▶ Try it:
Go through the material below, find each line with the word "Adhesive", and copy those lines.

▶ Supplied material:
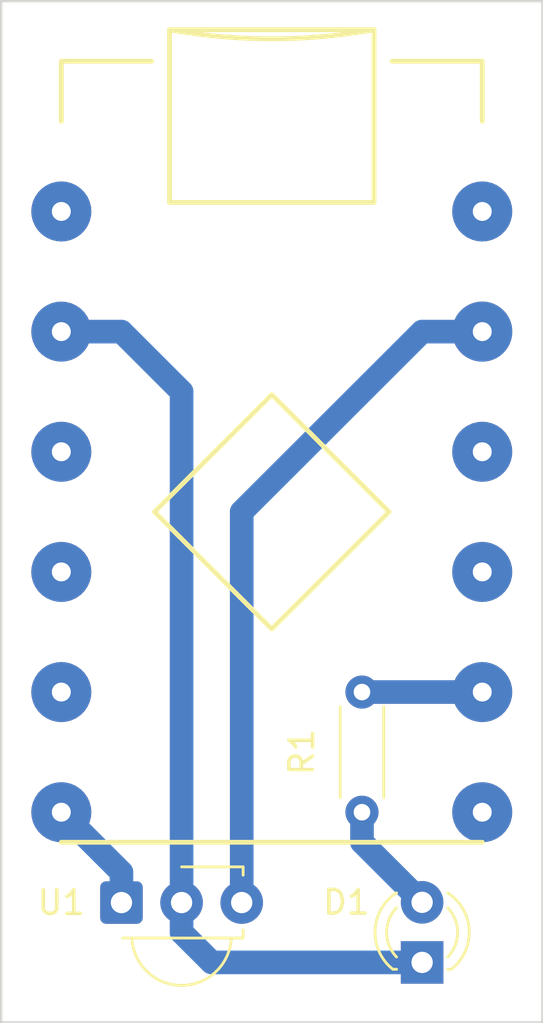
<source format=kicad_pcb>
(kicad_pcb
	(version 20241229)
	(generator "pcbnew")
	(generator_version "9.0")
	(general
		(thickness 1.6)
		(legacy_teardrops no)
	)
	(paper "A4")
	(layers
		(0 "F.Cu" signal)
		(2 "B.Cu" signal)
		(9 "F.Adhes" user "F.Adhesive")
		(11 "B.Adhes" user "B.Adhesive")
		(13 "F.Paste" user)
		(15 "B.Paste" user)
		(5 "F.SilkS" user "F.Silkscreen")
		(7 "B.SilkS" user "B.Silkscreen")
		(1 "F.Mask" user)
		(3 "B.Mask" user)
		(17 "Dwgs.User" user "User.Drawings")
		(19 "Cmts.User" user "User.Comments")
		(21 "Eco1.User" user "User.Eco1")
		(23 "Eco2.User" user "User.Eco2")
		(25 "Edge.Cuts" user)
		(27 "Margin" user)
		(31 "F.CrtYd" user "F.Courtyard")
		(29 "B.CrtYd" user "B.Courtyard")
		(35 "F.Fab" user)
		(33 "B.Fab" user)
		(39 "User.1" user)
		(41 "User.2" user)
		(43 "User.3" user)
		(45 "User.4" user)
	)
	(setup
		(pad_to_mask_clearance 0)
		(allow_soldermask_bridges_in_footprints no)
		(tenting front back)
		(pcbplotparams
			(layerselection 0x00000000_00000000_55555555_5755f5ff)
			(plot_on_all_layers_selection 0x00000000_00000000_00000000_00000000)
			(disableapertmacros no)
			(usegerberextensions no)
			(usegerberattributes yes)
			(usegerberadvancedattributes yes)
			(creategerberjobfile yes)
			(dashed_line_dash_ratio 12.000000)
			(dashed_line_gap_ratio 3.000000)
			(svgprecision 4)
			(plotframeref no)
			(mode 1)
			(useauxorigin no)
			(hpglpennumber 1)
			(hpglpenspeed 20)
			(hpglpendiameter 15.000000)
			(pdf_front_fp_property_popups yes)
			(pdf_back_fp_property_popups yes)
			(pdf_metadata yes)
			(pdf_single_document no)
			(dxfpolygonmode yes)
			(dxfimperialunits yes)
			(dxfusepcbnewfont yes)
			(psnegative no)
			(psa4output no)
			(plot_black_and_white yes)
			(sketchpadsonfab no)
			(plotpadnumbers no)
			(hidednponfab no)
			(sketchdnponfab yes)
			(crossoutdnponfab yes)
			(subtractmaskfromsilk no)
			(outputformat 1)
			(mirror no)
			(drillshape 1)
			(scaleselection 1)
			(outputdirectory "")
		)
	)
	(net 0 "")
	(net 1 "GND")
	(net 2 "Net-(D1-A)")
	(net 3 "Net-(U1-OUT)")
	(net 4 "+5V")
	(net 5 "unconnected-(U2-A0-Pad17)")
	(net 6 "unconnected-(U2-A2-Pad19)")
	(net 7 "unconnected-(U2-D7-Pad10)")
	(net 8 "unconnected-(U2-RX-Pad2)")
	(net 9 "unconnected-(U2-D3-Pad6)")
	(net 10 "unconnected-(U2-D5-Pad8)")
	(net 11 "Net-(U2-D14)")
	(net 12 "unconnected-(U2-D10{slash}A10-Pad13)")
	(footprint "PCM_SparkFun-Board:ProMicroC" (layer "F.Cu") (at 151.13 93.98))
	(footprint "OptoDevice:Vishay_MINICAST-3Pin" (layer "F.Cu") (at 144.78 113.04))
	(footprint "LED_THT:LED_D3.0mm" (layer "F.Cu") (at 157.48 115.57 90))
	(footprint "Resistor_THT:R_Axial_DIN0204_L3.6mm_D1.6mm_P5.08mm_Horizontal" (layer "F.Cu") (at 154.94 109.22 90))
	(gr_line
		(start 139.7 118.11)
		(end 162.56 118.11)
		(stroke
			(width 0.1)
			(type solid)
		)
		(layer "Edge.Cuts")
		(uuid "0457f9b0-8739-4208-8777-330cc4921031")
	)
	(gr_line
		(start 139.7 74.93)
		(end 139.7 118.11)
		(stroke
			(width 0.1)
			(type default)
		)
		(layer "Edge.Cuts")
		(uuid "128395d4-5ede-427e-93a2-73295a461a08")
	)
	(gr_line
		(start 162.56 118.11)
		(end 162.56 74.93)
		(stroke
			(width 0.1)
			(type default)
		)
		(layer "Edge.Cuts")
		(uuid "6df07157-fd49-4ed9-b838-37a80f17cf45")
	)
	(gr_line
		(start 162.56 74.93)
		(end 139.7 74.93)
		(stroke
			(width 0.1)
			(type solid)
		)
		(layer "Edge.Cuts")
		(uuid "d4bae9c0-4c40-4834-a0c1-cb89e32563a6")
	)
	(segment
		(start 147.32 113.03)
		(end 147.32 91.44)
		(width 1)
		(layer "B.Cu")
		(net 1)
		(uuid "3cf2c0a4-6961-45e8-855f-4c53f173ece0")
	)
	(segment
		(start 148.59 115.57)
		(end 147.32 114.3)
		(width 1)
		(layer "B.Cu")
		(net 1)
		(uuid "6a75beb9-07e4-4c62-9add-601c3e4b7ae6")
	)
	(segment
		(start 157.48 115.57)
		(end 148.59 115.57)
		(width 1)
		(layer "B.Cu")
		(net 1)
		(uuid "83e63970-ad03-4be8-8600-a435b715c59a")
	)
	(segment
		(start 144.78 88.9)
		(end 142.24 88.9)
		(width 1)
		(layer "B.Cu")
		(net 1)
		(uuid "9d2628d4-0fc4-4225-84fc-4ff8727fca75")
	)
	(segment
		(start 147.32 91.44)
		(end 144.78 88.9)
		(width 1)
		(layer "B.Cu")
		(net 1)
		(uuid "f39661e8-b940-4919-9ef3-0ecafff83953")
	)
	(segment
		(start 147.32 114.3)
		(end 147.32 113.03)
		(width 1)
		(layer "B.Cu")
		(net 1)
		(uuid "f47cf635-4e2e-4b7f-b199-57ab165e0720")
	)
	(segment
		(start 154.94 110.49)
		(end 157.48 113.03)
		(width 1)
		(layer "B.Cu")
		(net 2)
		(uuid "674aa9ba-86ea-4888-8e33-7a50ba7ee068")
	)
	(segment
		(start 154.94 109.22)
		(end 154.94 110.49)
		(width 1)
		(layer "B.Cu")
		(net 2)
		(uuid "c85ccf55-a321-483e-a66f-a385725d0698")
	)
	(segment
		(start 144.78 113.03)
		(end 144.78 111.76)
		(width 1)
		(layer "B.Cu")
		(net 3)
		(uuid "58268020-abe3-4b3d-9b3f-df431a14589c")
	)
	(segment
		(start 144.78 111.76)
		(end 142.24 109.22)
		(width 1)
		(layer "B.Cu")
		(net 3)
		(uuid "f30ec8ed-8751-4bde-a972-e4e97ada81dc")
	)
	(segment
		(start 149.86 113.04)
		(end 149.86 96.52)
		(width 1)
		(layer "B.Cu")
		(net 4)
		(uuid "7a68714c-0ca2-4aeb-8d46-660d85f30450")
	)
	(segment
		(start 157.48 88.9)
		(end 160.02 88.9)
		(width 1)
		(layer "B.Cu")
		(net 4)
		(uuid "872e767b-aa18-4803-936e-bb2c90f65608")
	)
	(segment
		(start 149.86 96.52)
		(end 157.48 88.9)
		(width 1)
		(layer "B.Cu")
		(net 4)
		(uuid "e051e203-f2b2-437a-9903-b45e8864c806")
	)
	(segment
		(start 154.94 104.14)
		(end 160.02 104.14)
		(width 1)
		(layer "B.Cu")
		(net 11)
		(uuid "911b6d10-3318-4aeb-b9fb-a2ddf009649c")
	)
	(embedded_fonts no)
)

</source>
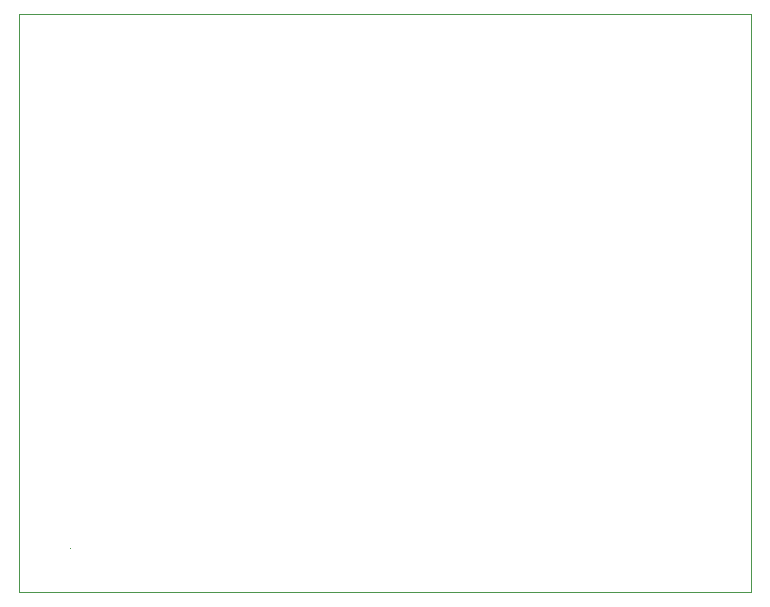
<source format=gm1>
G04 #@! TF.FileFunction,Profile,NP*
%FSLAX46Y46*%
G04 Gerber Fmt 4.6, Leading zero omitted, Abs format (unit mm)*
G04 Created by KiCad (PCBNEW 4.0.7) date 08/01/18 14:34:15*
%MOMM*%
%LPD*%
G01*
G04 APERTURE LIST*
%ADD10C,0.150000*%
%ADD11C,0.100000*%
G04 APERTURE END LIST*
D10*
D11*
X50800000Y-99695000D02*
X112776000Y-99695000D01*
X55118000Y-96012000D02*
G75*
G03X55118000Y-96012000I0J0D01*
G01*
X50800000Y-50800000D02*
X50800000Y-99695000D01*
X112776000Y-99695000D02*
X112776000Y-50800000D01*
X112776000Y-50800000D02*
X50800000Y-50800000D01*
M02*

</source>
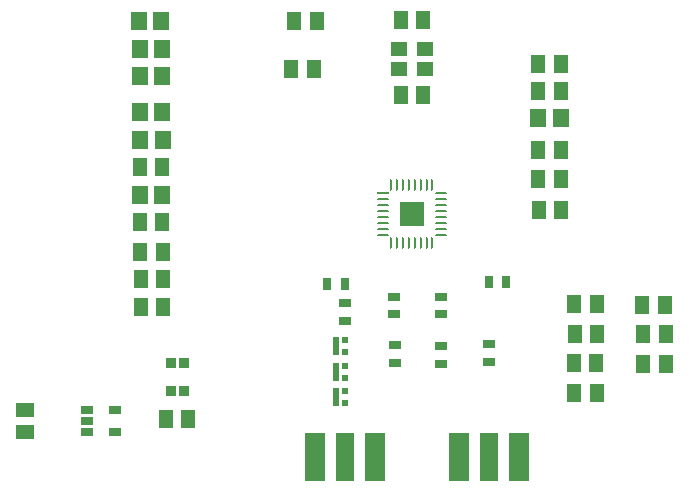
<source format=gtp>
G04*
G04 #@! TF.GenerationSoftware,Altium Limited,Altium Designer,24.5.2 (23)*
G04*
G04 Layer_Color=8421504*
%FSLAX25Y25*%
%MOIN*%
G70*
G04*
G04 #@! TF.SameCoordinates,466BDFCD-25A3-4837-BAAA-452BE7E626CC*
G04*
G04*
G04 #@! TF.FilePolarity,Positive*
G04*
G01*
G75*
%ADD15R,0.07968X0.07968*%
%ADD16R,0.07000X0.16000*%
%ADD17R,0.06000X0.16000*%
%ADD18R,0.01968X0.02362*%
%ADD19R,0.01968X0.06299*%
%ADD20R,0.04331X0.03150*%
%ADD21R,0.05118X0.05906*%
%ADD22R,0.05906X0.05118*%
%ADD23R,0.03465X0.03386*%
%ADD24R,0.03150X0.04331*%
%ADD25R,0.05315X0.05906*%
%ADD26R,0.05512X0.04724*%
%ADD27R,0.03937X0.02756*%
G04:AMPARAMS|DCode=28|XSize=39.75mil|YSize=9.55mil|CornerRadius=4.77mil|HoleSize=0mil|Usage=FLASHONLY|Rotation=0.000|XOffset=0mil|YOffset=0mil|HoleType=Round|Shape=RoundedRectangle|*
%AMROUNDEDRECTD28*
21,1,0.03975,0.00000,0,0,0.0*
21,1,0.03020,0.00955,0,0,0.0*
1,1,0.00955,0.01510,0.00000*
1,1,0.00955,-0.01510,0.00000*
1,1,0.00955,-0.01510,0.00000*
1,1,0.00955,0.01510,0.00000*
%
%ADD28ROUNDEDRECTD28*%
G04:AMPARAMS|DCode=29|XSize=9.55mil|YSize=39.75mil|CornerRadius=4.77mil|HoleSize=0mil|Usage=FLASHONLY|Rotation=0.000|XOffset=0mil|YOffset=0mil|HoleType=Round|Shape=RoundedRectangle|*
%AMROUNDEDRECTD29*
21,1,0.00955,0.03020,0,0,0.0*
21,1,0.00000,0.03975,0,0,0.0*
1,1,0.00955,0.00000,-0.01510*
1,1,0.00955,0.00000,-0.01510*
1,1,0.00955,0.00000,0.01510*
1,1,0.00955,0.00000,0.01510*
%
%ADD29ROUNDEDRECTD29*%
%ADD30R,0.03975X0.00955*%
D15*
X172138Y94196D02*
D03*
D16*
X187728Y13295D02*
D03*
X207728D02*
D03*
X159984Y13098D02*
D03*
X139984D02*
D03*
D17*
X197728Y13295D02*
D03*
X149984Y13098D02*
D03*
D18*
Y31130D02*
D03*
Y35067D02*
D03*
Y39630D02*
D03*
Y43567D02*
D03*
Y48098D02*
D03*
Y52035D02*
D03*
D19*
X146835Y33098D02*
D03*
Y41598D02*
D03*
Y50067D02*
D03*
D20*
X149984Y58646D02*
D03*
Y64551D02*
D03*
X166232Y60736D02*
D03*
Y66642D02*
D03*
X181980Y44201D02*
D03*
Y50106D02*
D03*
X166429Y44594D02*
D03*
Y50500D02*
D03*
X197728Y44791D02*
D03*
Y50697D02*
D03*
X181980Y60736D02*
D03*
Y66642D02*
D03*
D21*
X88870Y109752D02*
D03*
X81390D02*
D03*
Y91642D02*
D03*
X88870D02*
D03*
X221744Y115461D02*
D03*
X214264D02*
D03*
X175878Y158768D02*
D03*
X168398D02*
D03*
X233949Y54240D02*
D03*
X226468D02*
D03*
X256784Y54043D02*
D03*
X249303D02*
D03*
X139461Y142429D02*
D03*
X131980D02*
D03*
X140445Y158571D02*
D03*
X132965D02*
D03*
X81783Y72404D02*
D03*
X89264D02*
D03*
X81783Y63295D02*
D03*
X89264D02*
D03*
X221744Y135037D02*
D03*
X214264D02*
D03*
X221941Y95382D02*
D03*
X214461D02*
D03*
X221744Y144038D02*
D03*
X214264D02*
D03*
X97634Y25894D02*
D03*
X90154D02*
D03*
X256784Y44201D02*
D03*
X249303D02*
D03*
X226272Y34555D02*
D03*
X233752D02*
D03*
X233555Y44398D02*
D03*
X226075D02*
D03*
X221744Y106012D02*
D03*
X214264D02*
D03*
X168398Y133965D02*
D03*
X175878D02*
D03*
X256390Y63886D02*
D03*
X248909D02*
D03*
X226272Y64083D02*
D03*
X233752D02*
D03*
X81587Y81406D02*
D03*
X89067D02*
D03*
D22*
X43303Y21366D02*
D03*
Y28846D02*
D03*
D23*
X96359Y44594D02*
D03*
X91823D02*
D03*
X96359Y35146D02*
D03*
X91823D02*
D03*
D24*
X197728Y71563D02*
D03*
X203634D02*
D03*
X149894Y70777D02*
D03*
X143988D02*
D03*
D25*
X89067Y119004D02*
D03*
X81587D02*
D03*
X81390Y100643D02*
D03*
X88870D02*
D03*
X81390Y128256D02*
D03*
X88870D02*
D03*
X81193Y158374D02*
D03*
X88673D02*
D03*
X81390Y149319D02*
D03*
X88870D02*
D03*
X81390Y140264D02*
D03*
X88870D02*
D03*
X214264Y126036D02*
D03*
X221744D02*
D03*
D26*
X167807Y142429D02*
D03*
Y149122D02*
D03*
X176469Y142429D02*
D03*
Y149122D02*
D03*
D27*
X73225Y28846D02*
D03*
Y21366D02*
D03*
X63776Y28846D02*
D03*
Y25106D02*
D03*
Y21366D02*
D03*
D28*
X162487Y87306D02*
D03*
Y89275D02*
D03*
Y99117D02*
D03*
Y95180D02*
D03*
Y97149D02*
D03*
Y91243D02*
D03*
Y93212D02*
D03*
X181788Y87306D02*
D03*
Y89275D02*
D03*
Y91243D02*
D03*
Y97149D02*
D03*
Y99117D02*
D03*
Y93212D02*
D03*
Y95180D02*
D03*
Y101086D02*
D03*
D29*
X165248Y84545D02*
D03*
X167217D02*
D03*
Y103847D02*
D03*
X165248D02*
D03*
X175091Y84545D02*
D03*
X179028D02*
D03*
X177059D02*
D03*
X171153D02*
D03*
X169185D02*
D03*
X173122D02*
D03*
X177059Y103847D02*
D03*
X171153D02*
D03*
X169185D02*
D03*
X175091D02*
D03*
X173122D02*
D03*
X179028D02*
D03*
D30*
X162487Y101086D02*
D03*
M02*

</source>
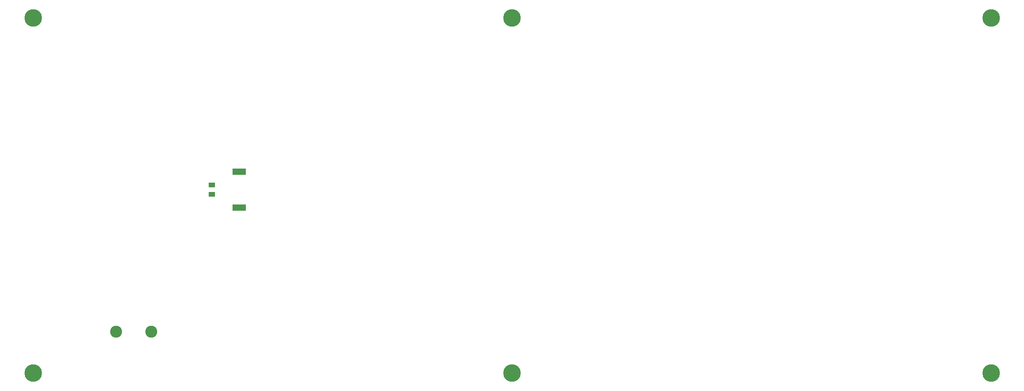
<source format=gbs>
%TF.GenerationSoftware,KiCad,Pcbnew,7.0.2-0*%
%TF.CreationDate,2024-05-09T13:19:14-07:00*%
%TF.ProjectId,New_Coil_Panel_Y,4e65775f-436f-4696-9c5f-50616e656c5f,2.0*%
%TF.SameCoordinates,Original*%
%TF.FileFunction,Soldermask,Bot*%
%TF.FilePolarity,Negative*%
%FSLAX46Y46*%
G04 Gerber Fmt 4.6, Leading zero omitted, Abs format (unit mm)*
G04 Created by KiCad (PCBNEW 7.0.2-0) date 2024-05-09 13:19:14*
%MOMM*%
%LPD*%
G01*
G04 APERTURE LIST*
%ADD10C,2.600000*%
%ADD11C,3.800000*%
%ADD12R,1.450000X1.100000*%
%ADD13R,2.899999X1.350000*%
G04 APERTURE END LIST*
D10*
X52371631Y-50586000D03*
D11*
X52371631Y-50586000D03*
D10*
X70348000Y-118626000D03*
X77968000Y-118626000D03*
D12*
X91053001Y-86799003D03*
X91053001Y-88799004D03*
D13*
X97028000Y-83904005D03*
X97028000Y-91694000D03*
D10*
X156121631Y-50586000D03*
D11*
X156121631Y-50586000D03*
D10*
X259871631Y-127586000D03*
D11*
X259871631Y-127586000D03*
D10*
X156121631Y-127586000D03*
D11*
X156121631Y-127586000D03*
D10*
X52371631Y-127586000D03*
D11*
X52371631Y-127586000D03*
D10*
X259871631Y-50586000D03*
D11*
X259871631Y-50586000D03*
M02*

</source>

▶ Reply to the task:
		(9 "F.Adhes" user "F.Adhesive")
		(11 "B.Adhes" user "B.Adhesive")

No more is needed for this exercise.